Continous Random Variables

#Continous, Random Variable

2022/10/05

Table of Content

PDF
Expectation
- Definition
Special Random Variables
- Exponential Random Variable
  - Memoryless
- Normal Random Variable
CDF
Reference

PDF

Definition

A random variable $X$ is called continuous if there is a nonnegative function $f_X$, called the probability density function of $X$, such that

\[P(X \in B) = \int_B f_X(x)dx, \tag{1}\]

for every subset $B$ of the real line. In particular, we have

\[P(a \le X \le b) = \int^b_af_X(x)dx, \tag{2}\]

and

\[\int_{-\infty}^{\infty}f_X(x)dx = 1.\]

For very small length $\delta$, we have

\[\int_x^{x+\delta}f_X(t)dt \approx f_X(x)\delta.\]

為什麼叫做 density？因為上式的 $f_X(x)\delta$ 就像密度乘長度。

Pitfalls

$f_X > 1$ 是合法的，因為他不是機率本身（見 $(1)$），PMF 則直接代表機率；這點從 notation 就可以看出端倪：pmf 是 $p_X$，而 pdf 是 $f_X$（pmf 有 $p$，pdf 則非）。

另外，若 $Z=X+Y$，

\[f_Y(y) \not = f_Y(z-x), \text{ i.e. } y \not = z-x,\]

因為我們無法拿任意的 $z$ 和 $x$ 來對應 $y$（可能不存在那樣的 $y$）。

Joint PDF & Marginal PDF

joint:

\[f_{X,Y}(x,y), \\ P((X,Y)\in B) = {\iint}_{(x,y)\in B}f_{X,Y}(x,y)dxdy.\]

用來算出機率！

marginal:

\[f_X(x) = \int^{\infty}_{-\infty}f_{X,Y}(x,y)dy.\]

這是 density！

Expectation

Definition

\[E(X) = \int^{\infty}_{-\infty}xf_X(x)dx.\]

center of gravity

\[E(g(X,Y)) = \int^{\infty}_{-\infty}\int^{\infty}_{-\infty}g(x,y)f_{X,Y}(x,y)dxdy.\]

linearity 依然成立。

Special Random Variables

Exponential Random Variable

An exponential random variable has a pdf of the form

\[f_X(x) = \begin{cases} \lambda e^{-\lambda x},\ &\text{if } x \ge 0, \\ 0, &\text{otherwise}, \end{cases}\]

where $\lambda$ is a positive parameter characterizing the pdf.

令 $y=\lambda x$，可以輕鬆積分，驗證 integral evaluates to 1。

In particular, we have

\[P(X \ge a) = \int^{\infty}_a \lambda e^{-\lambda x}dx = e^{-\lambda a}\]

Moreover,

\[E(X) = {1 \over \lambda}, \\ var(X) = {1 \over \lambda^2}.\]

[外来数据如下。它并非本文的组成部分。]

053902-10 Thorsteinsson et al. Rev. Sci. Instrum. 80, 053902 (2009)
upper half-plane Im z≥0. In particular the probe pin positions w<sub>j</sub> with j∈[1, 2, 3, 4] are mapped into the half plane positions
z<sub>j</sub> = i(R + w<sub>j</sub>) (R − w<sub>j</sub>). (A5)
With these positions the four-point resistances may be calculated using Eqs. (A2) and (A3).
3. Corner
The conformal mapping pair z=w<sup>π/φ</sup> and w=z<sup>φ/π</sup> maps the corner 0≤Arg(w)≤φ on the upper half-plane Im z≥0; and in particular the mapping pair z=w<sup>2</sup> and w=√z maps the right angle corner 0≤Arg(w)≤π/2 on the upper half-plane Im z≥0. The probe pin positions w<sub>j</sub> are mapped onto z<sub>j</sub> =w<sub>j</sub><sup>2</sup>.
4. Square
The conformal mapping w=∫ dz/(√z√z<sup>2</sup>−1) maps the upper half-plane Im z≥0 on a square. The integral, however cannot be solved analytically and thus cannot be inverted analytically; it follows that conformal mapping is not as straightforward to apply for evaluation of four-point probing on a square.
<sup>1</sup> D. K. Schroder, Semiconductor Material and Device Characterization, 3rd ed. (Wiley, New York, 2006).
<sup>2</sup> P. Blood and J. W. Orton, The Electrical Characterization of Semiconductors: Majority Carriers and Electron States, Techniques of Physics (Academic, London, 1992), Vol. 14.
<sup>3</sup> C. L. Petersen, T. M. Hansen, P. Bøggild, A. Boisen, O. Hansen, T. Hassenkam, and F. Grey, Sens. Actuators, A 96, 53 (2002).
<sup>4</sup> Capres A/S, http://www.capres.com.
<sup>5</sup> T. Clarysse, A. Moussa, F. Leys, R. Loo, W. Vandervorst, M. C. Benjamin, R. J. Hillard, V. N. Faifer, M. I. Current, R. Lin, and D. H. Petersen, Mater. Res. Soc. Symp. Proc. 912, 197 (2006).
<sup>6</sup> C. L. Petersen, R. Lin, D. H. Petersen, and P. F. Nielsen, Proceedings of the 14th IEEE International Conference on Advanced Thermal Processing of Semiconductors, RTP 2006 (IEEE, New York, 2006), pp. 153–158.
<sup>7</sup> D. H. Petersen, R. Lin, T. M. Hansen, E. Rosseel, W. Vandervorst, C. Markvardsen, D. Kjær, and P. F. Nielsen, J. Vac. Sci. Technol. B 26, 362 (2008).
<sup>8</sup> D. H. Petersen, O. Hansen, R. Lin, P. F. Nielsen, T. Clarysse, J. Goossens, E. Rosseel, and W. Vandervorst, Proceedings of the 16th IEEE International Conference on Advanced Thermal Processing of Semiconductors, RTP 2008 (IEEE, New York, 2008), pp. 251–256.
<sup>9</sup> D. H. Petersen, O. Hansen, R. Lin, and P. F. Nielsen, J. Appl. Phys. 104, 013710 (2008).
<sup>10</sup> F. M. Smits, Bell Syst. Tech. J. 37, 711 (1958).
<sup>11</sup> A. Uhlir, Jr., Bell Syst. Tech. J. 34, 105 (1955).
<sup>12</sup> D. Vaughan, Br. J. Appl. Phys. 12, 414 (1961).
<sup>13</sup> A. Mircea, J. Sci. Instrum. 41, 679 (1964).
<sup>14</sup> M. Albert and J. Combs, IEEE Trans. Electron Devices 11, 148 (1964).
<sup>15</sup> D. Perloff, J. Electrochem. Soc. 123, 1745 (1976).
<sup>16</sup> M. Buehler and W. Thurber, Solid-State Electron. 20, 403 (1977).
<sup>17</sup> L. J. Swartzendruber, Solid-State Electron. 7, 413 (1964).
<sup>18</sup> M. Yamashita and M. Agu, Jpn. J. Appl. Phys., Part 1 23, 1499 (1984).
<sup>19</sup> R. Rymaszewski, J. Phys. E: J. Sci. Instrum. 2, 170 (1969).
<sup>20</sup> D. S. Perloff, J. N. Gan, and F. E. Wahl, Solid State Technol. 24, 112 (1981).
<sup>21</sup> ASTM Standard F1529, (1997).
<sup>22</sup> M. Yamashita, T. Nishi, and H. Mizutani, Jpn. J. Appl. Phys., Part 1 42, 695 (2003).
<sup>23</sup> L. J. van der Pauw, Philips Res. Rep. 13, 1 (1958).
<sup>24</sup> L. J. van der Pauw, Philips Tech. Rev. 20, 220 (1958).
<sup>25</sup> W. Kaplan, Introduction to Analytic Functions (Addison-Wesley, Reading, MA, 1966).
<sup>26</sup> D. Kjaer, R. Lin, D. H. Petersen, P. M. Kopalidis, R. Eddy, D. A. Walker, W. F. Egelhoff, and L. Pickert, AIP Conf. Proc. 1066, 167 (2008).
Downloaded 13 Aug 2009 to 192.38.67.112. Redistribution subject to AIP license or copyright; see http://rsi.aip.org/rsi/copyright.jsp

對比 geometric r.v.，可以發現他們的相似性！

Memoryless

For $x\ge 0$,

\[\begin{align*} P(T>t+x \vert T>t) &= {P(T>t+x \text{ and }T>t) \over P(T > t)} \\ &= {P(T>t+x) \over P(T > t)} \\ &= {e^{-\lambda(t+x)} \over e^{-\lambda t}} \\ &= e^{-\lambda x} = P(T > x). \end{align*}\]

以上討論的是 CDF，有別於離散情境下的 PMF。

Note: 在 continous r.v. 下，$P(X=x)$ 是 $0$，也就是說 $P(T > x) = P(T \ge x)$.

Normal Random Variable

A continuous r.v. $X$ is said to be normal or Gaussian if it has a pdf of the form

\[f_X(x) = {1 \over \sqrt{2\pi}\sigma}e^{-(x-\mu)^2/2\sigma^2}.\]

We denote this distribution as $N(\mu, \sigma^2)$, and $E(X) = \mu, \ var(X) = \sigma^2$.

A normal r.v. $Y$ with $\mu=0$ and $\sigma^2=1$ is said to be a standard normal.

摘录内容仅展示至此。